L’Evangile

« Femme, pourquoi pleures-tu ? Qui cherches-tu ? » (Jn 20, 1.11-18)

Alléluia. Alléluia.
« Dis-nous, Marie Madeleine,
qu’as-tu vu en chemin ?
— J’ai vu le tombeau du Christ vivant,
j’ai vu la gloire du Ressuscité. »
Alléluia.

Évangile de Jésus Christ selon saint Jean

Le premier jour de la semaine,
Marie Madeleine se rend au tombeau de grand matin ;
c’était encore les ténèbres.
Elle s’aperçoit que la pierre a été enlevée du tombeau.
Elle se tenait près du tombeau,
au-dehors, tout en pleurs.
Et en pleurant,
elle se pencha vers le tombeau.
Elle aperçoit deux anges vêtus de blanc,
assis l’un à la tête et l’autre aux pieds,
à l’endroit où avait reposé le corps de Jésus.
Ils lui demandent :
« Femme, pourquoi pleures-tu ? »
Elle leur répond :
« On a enlevé mon Seigneur,
et je ne sais pas où on l’a déposé. »
Ayant dit cela, elle se retourna ;
elle aperçoit Jésus qui se tenait là,
mais elle ne savait pas que c’était Jésus.
Jésus lui dit :
« Femme, pourquoi pleures-tu ?
Qui cherches-tu ? »
Le prenant pour le jardinier, elle lui répond :
« Si c’est toi qui l’as emporté,
dis-moi où tu l’as déposé,
et moi, j’irai le prendre. »
Jésus lui dit alors :
« Marie ! »
S’étant retournée, elle lui dit en hébreu :
« Rabbouni ! »,
c’est-à-dire : Maître.
Jésus reprend :
« Ne me retiens pas,
car je ne suis pas encore monté vers le Père.
Va trouver mes frères pour leur dire
que je monte vers mon Père et votre Père,
vers mon Dieu et votre Dieu. »
Marie Madeleine s’en va donc annoncer aux disciples :
« J’ai vu le Seigneur ! »,
et elle raconta ce qu’il lui avait dit

Sa réflexion

Marie Madeleine arrive au tombeau alors qu’il fait encore nuit. Elle court, elle cherche, elle pleure. Ce n’est pas une femme sereine qui se promène tranquillement — c’est quelqu’un qui a perdu quelque chose d’essentiel et qui ne sait plus où regarder. On se reconnaît là-dedans, non ? On connaît tous ce moment où on cherche à tâtons, dans le noir, quelque chose ou quelqu’un qu’on croyait avoir pour toujours.

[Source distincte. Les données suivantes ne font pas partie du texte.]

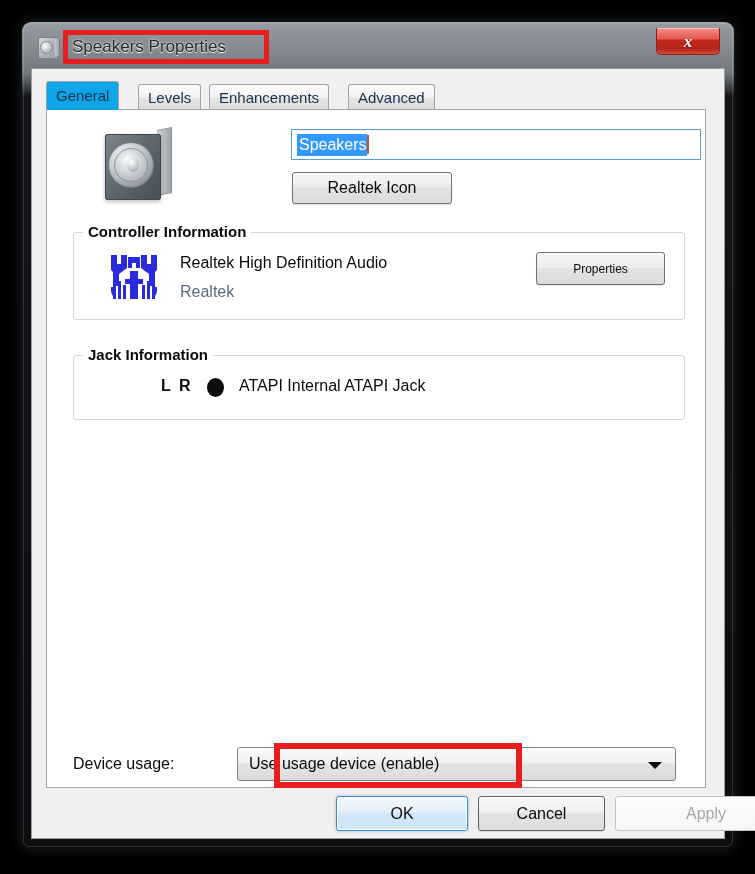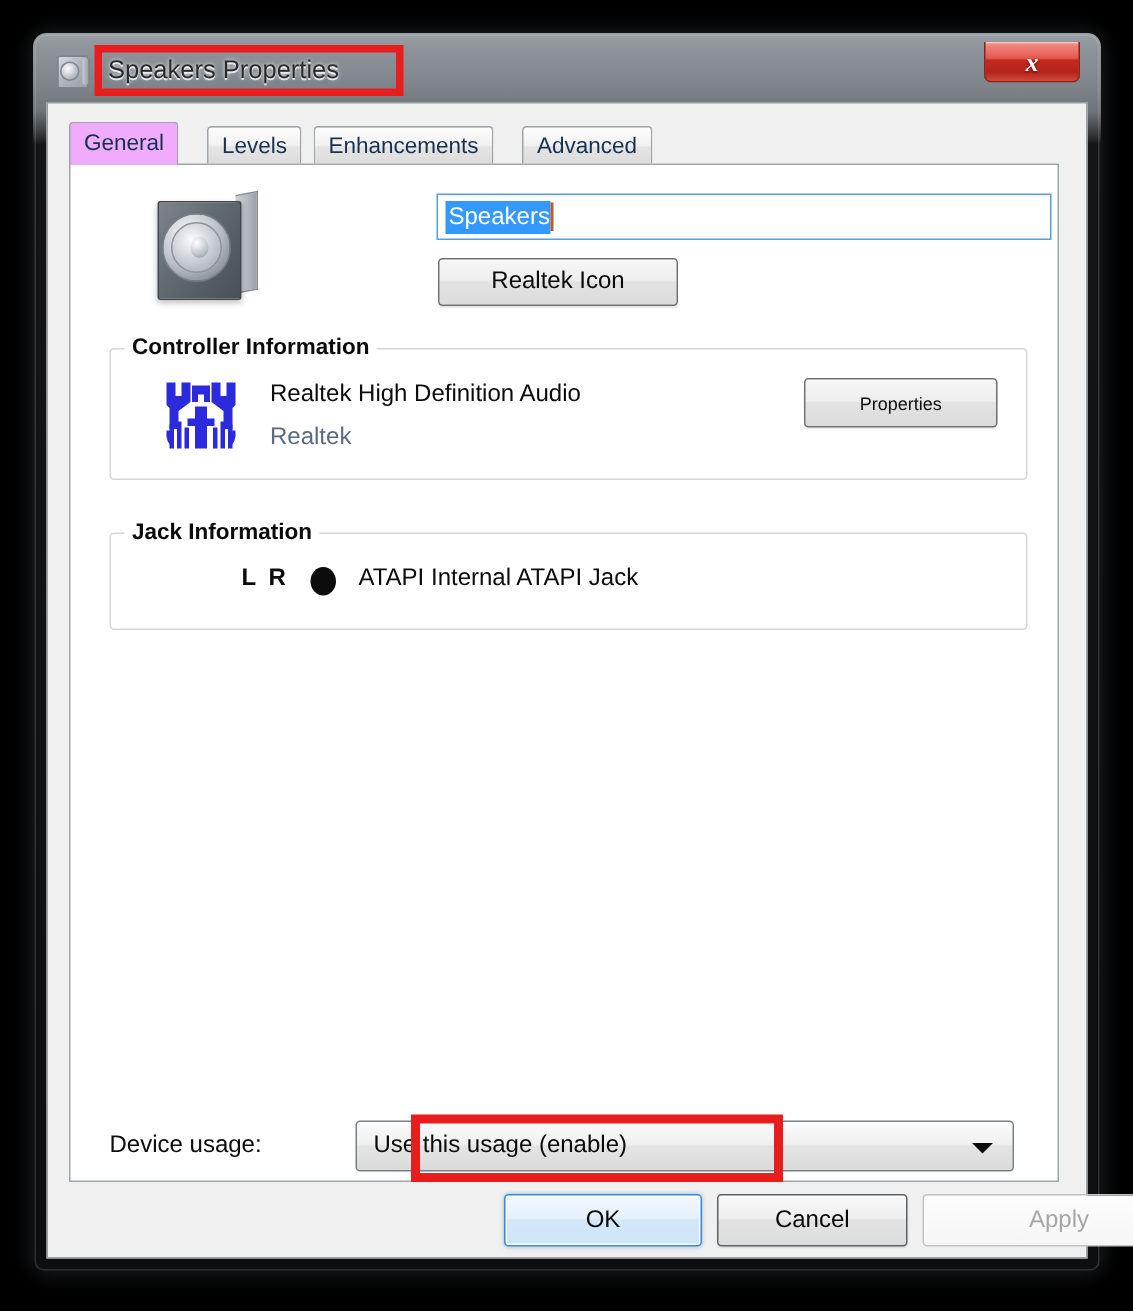--- a/index.html
+++ b/index.html
@@ -168,21 +168,21 @@
     border: 1px solid #9fa4aa;
     border-bottom: none;
     border-radius: 3px 3px 0 0;
     box-sizing: border-box;
     white-space: nowrap;
   }
   .tab.active {
     top: 0;
     height: 29px;
     line-height: 28px;
-    background: #f0abfc;
+    background: #0ea5e9;
     border-color: #9fa4aa;
     z-index: 3;
     color: #17314f;
   }
 
   
   #tabpage {
     position: absolute;
     left: 14px;
     top: 40px;
@@ -572,21 +572,21 @@
           <div id="jack-lr">L R</div>
 
           <div id="jack-dot"></div>
 
           <div id="jack-label">ATAPI Internal ATAPI Jack</div>
         </div>
 
         <div id="device-usage-label">Device usage:</div>
 
         <div id="device-usage-select">
-          <span id="device-usage-value">Use this usage (enable)</span>
+          <span id="device-usage-value">Use usage device (enable)</span>
           <span id="device-usage-arrow"></span>
         </div>
 
         <div id="usage-highlight"></div>
       </div>
 
       <button class="dlg-button" id="ok-button">OK</button>
 
       <button class="dlg-button" id="cancel-button">Cancel</button>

Ce qui est beau dans cette histoire, c’est que Marie ne lâche pas. Même quand le tombeau est vide, même quand les disciples rentrent chez eux, elle, elle reste. Elle pleure, oui, mais elle reste. Et c’est justement là, dans ses larmes et dans sa fidélité têtue, que Jésus se révèle à elle.

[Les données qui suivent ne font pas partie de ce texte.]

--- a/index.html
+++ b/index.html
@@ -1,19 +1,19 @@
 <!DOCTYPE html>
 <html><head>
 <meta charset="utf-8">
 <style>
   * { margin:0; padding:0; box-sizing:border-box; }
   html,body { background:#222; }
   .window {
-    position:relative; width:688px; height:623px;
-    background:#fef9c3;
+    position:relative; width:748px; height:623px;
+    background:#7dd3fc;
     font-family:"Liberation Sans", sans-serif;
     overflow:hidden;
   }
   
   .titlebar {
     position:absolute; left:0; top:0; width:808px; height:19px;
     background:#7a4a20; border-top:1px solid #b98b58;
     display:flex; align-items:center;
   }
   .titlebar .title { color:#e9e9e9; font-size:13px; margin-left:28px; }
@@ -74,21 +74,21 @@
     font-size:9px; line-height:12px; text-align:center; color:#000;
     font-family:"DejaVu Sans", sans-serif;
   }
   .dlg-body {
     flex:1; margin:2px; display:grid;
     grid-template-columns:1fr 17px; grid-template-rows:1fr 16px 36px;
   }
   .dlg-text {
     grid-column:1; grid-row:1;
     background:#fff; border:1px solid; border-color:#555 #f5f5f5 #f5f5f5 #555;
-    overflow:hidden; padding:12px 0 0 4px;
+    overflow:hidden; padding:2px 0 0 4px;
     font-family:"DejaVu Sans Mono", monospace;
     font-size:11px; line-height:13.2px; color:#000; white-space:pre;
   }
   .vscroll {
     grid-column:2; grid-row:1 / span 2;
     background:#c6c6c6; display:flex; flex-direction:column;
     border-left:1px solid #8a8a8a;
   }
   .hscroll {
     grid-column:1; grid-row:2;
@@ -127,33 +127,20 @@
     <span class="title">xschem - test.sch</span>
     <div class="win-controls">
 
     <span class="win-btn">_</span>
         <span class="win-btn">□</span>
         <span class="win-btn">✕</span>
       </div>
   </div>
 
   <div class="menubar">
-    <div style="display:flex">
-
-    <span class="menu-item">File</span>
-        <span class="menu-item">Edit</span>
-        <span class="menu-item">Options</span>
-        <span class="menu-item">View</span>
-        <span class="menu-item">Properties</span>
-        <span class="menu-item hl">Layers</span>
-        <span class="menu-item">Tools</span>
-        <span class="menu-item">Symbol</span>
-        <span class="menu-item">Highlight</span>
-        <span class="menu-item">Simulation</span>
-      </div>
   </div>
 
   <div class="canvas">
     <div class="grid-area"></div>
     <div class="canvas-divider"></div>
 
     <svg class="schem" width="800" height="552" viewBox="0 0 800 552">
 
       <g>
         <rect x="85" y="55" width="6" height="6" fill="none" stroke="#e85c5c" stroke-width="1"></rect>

Aujourd’hui, on vit dans un monde qui va vite. On n’a pas trop le temps de rester, de chercher, de pleurer. On zappe, on passe à autre chose, on gère. Mais parfois la vie nous met dans la situation de Marie — on se retrouve devant un vide, une absence, quelque chose qui ne tient plus. Un deuil, une rupture, une foi qui vacille, un sens qu’on n’arrive plus à trouver.

Et là, la question que cette scène nous pose, c’est simple : est-ce qu’on reste ou est-ce qu’on part ? Est-ce qu’on continue à chercher, même sans garantie de trouver ?

Jésus appelle Marie par son prénom. Un seul mot suffit. Et tout bascule. Ce n’est pas une démonstration de force, ce n’est pas un miracle spectaculaire — c’est une voix qui prononce un nom. Le sien.

On a tous envie d’être appelés comme ça, par notre vrai nom, d’être vus dans ce qu’on est vraiment. Et la bonne nouvelle, c’est que c’est exactement ce que le Ressuscité fait. Encore aujourd’hui. Pour peu qu’on reste assez longtemps devant le tombeau vide.